Instructions to follow ▸ Of all the entries below, retype only the lines from the one with "Datalogic Magellan 1100i Masatipi" through the one with "bir özellik olan", exactly as they appear.

>>>

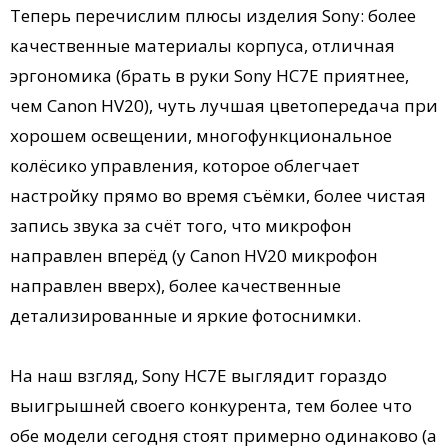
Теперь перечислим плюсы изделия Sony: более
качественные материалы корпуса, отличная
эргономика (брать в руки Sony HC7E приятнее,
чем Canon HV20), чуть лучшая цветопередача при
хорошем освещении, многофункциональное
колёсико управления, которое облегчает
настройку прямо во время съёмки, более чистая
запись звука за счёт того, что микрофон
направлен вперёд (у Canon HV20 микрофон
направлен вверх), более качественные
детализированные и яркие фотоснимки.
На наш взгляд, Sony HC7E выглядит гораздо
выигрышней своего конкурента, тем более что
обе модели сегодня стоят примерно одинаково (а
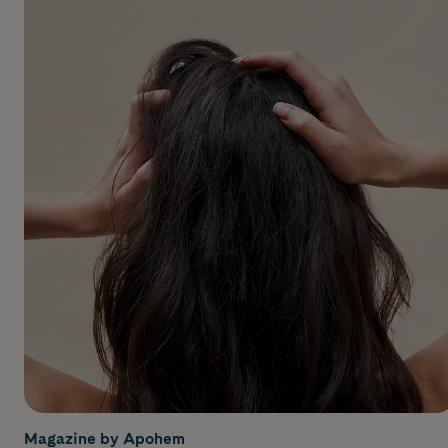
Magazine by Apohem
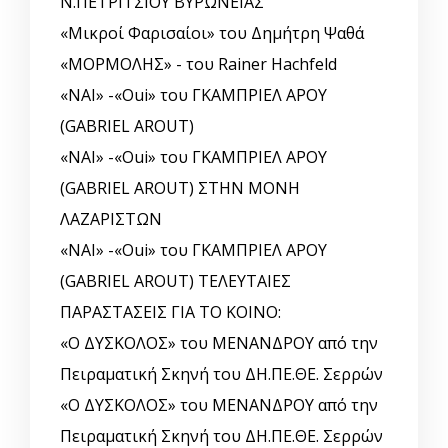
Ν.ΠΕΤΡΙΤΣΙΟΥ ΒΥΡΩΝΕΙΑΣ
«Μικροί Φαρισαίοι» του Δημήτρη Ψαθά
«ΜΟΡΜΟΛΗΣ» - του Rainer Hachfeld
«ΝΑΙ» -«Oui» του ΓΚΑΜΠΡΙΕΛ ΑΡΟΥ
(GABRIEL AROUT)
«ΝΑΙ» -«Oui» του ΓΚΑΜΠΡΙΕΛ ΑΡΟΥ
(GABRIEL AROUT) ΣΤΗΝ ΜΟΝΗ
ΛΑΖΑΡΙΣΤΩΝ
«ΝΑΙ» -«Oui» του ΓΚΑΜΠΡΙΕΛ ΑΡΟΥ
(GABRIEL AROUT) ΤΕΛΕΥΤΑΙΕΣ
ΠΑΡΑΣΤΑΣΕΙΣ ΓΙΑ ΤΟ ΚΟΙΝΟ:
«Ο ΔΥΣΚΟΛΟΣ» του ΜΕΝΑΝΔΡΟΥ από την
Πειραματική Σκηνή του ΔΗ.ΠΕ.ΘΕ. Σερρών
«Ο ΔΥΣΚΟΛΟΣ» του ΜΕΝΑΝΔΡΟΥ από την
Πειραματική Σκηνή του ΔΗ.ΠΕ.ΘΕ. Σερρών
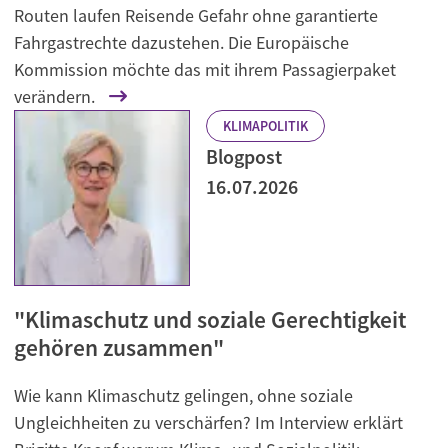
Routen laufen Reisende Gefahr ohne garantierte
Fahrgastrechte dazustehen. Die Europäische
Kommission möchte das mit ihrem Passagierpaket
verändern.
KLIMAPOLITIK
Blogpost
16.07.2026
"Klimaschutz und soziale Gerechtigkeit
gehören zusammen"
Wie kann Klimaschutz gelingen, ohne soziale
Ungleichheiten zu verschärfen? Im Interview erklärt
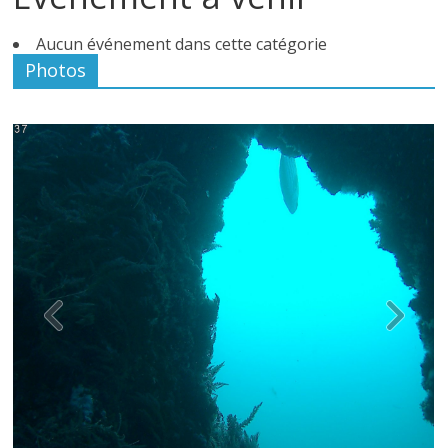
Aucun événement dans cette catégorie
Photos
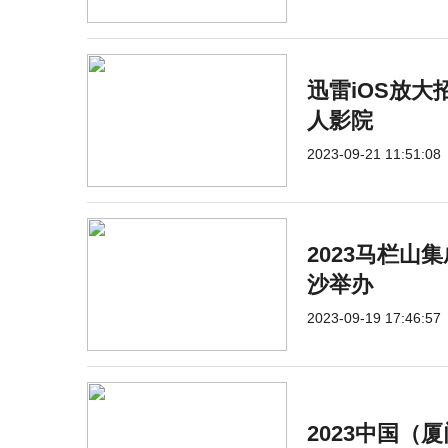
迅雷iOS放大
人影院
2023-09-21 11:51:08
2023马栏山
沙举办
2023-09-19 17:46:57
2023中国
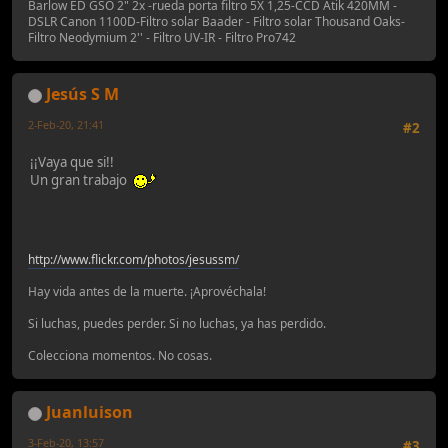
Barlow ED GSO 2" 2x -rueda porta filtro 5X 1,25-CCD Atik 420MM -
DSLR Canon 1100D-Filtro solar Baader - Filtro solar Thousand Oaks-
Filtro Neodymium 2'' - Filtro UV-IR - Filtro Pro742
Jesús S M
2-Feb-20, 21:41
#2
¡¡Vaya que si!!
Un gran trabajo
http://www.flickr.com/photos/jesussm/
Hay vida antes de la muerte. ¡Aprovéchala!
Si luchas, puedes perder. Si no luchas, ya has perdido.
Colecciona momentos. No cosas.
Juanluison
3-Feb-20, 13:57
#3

<<<
>>>

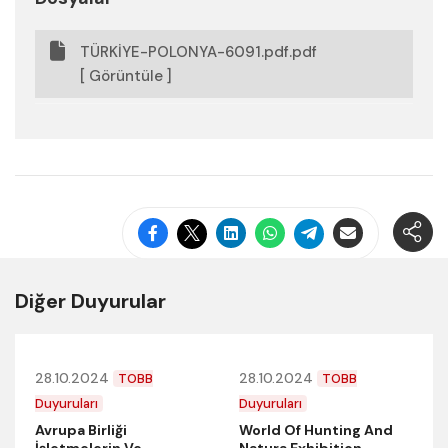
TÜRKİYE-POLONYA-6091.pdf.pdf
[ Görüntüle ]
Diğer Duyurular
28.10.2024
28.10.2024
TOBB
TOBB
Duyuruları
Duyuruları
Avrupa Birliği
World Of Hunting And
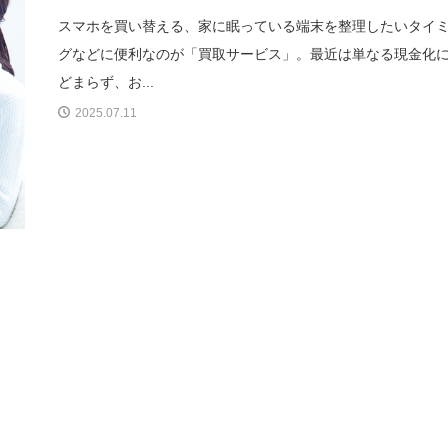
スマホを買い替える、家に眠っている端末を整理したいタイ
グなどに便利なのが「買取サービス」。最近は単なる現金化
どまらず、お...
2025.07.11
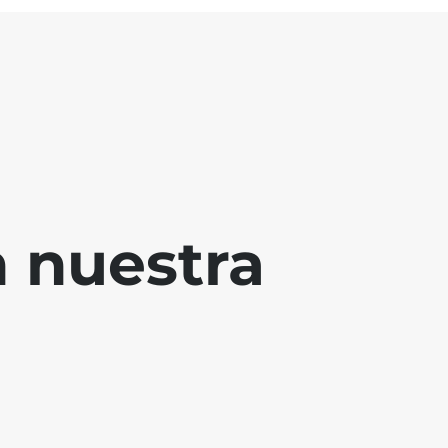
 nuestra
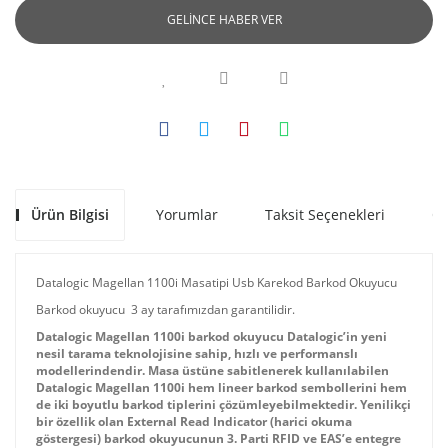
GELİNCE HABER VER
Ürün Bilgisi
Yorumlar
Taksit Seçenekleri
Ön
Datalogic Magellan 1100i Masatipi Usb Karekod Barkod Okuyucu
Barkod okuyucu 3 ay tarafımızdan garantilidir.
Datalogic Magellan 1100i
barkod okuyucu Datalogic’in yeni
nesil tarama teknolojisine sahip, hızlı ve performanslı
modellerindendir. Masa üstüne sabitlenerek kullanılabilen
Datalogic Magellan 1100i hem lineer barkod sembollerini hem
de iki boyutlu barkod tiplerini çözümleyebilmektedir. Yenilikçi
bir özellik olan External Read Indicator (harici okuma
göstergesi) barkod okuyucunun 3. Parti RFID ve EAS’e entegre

<<<

Response ▸
Datalogic Magellan 1100i Masatipi Usb Karekod Barkod Okuyucu
Barkod okuyucu 3 ay tarafımızdan garantilidir.
Datalogic Magellan 1100i
barkod okuyucu Datalogic’in yeni
nesil tarama teknolojisine sahip, hızlı ve performanslı
modellerindendir. Masa üstüne sabitlenerek kullanılabilen
Datalogic Magellan 1100i hem lineer barkod sembollerini hem
de iki boyutlu barkod tiplerini çözümleyebilmektedir. Yenilikçi
bir özellik olan External Read Indicator (harici okuma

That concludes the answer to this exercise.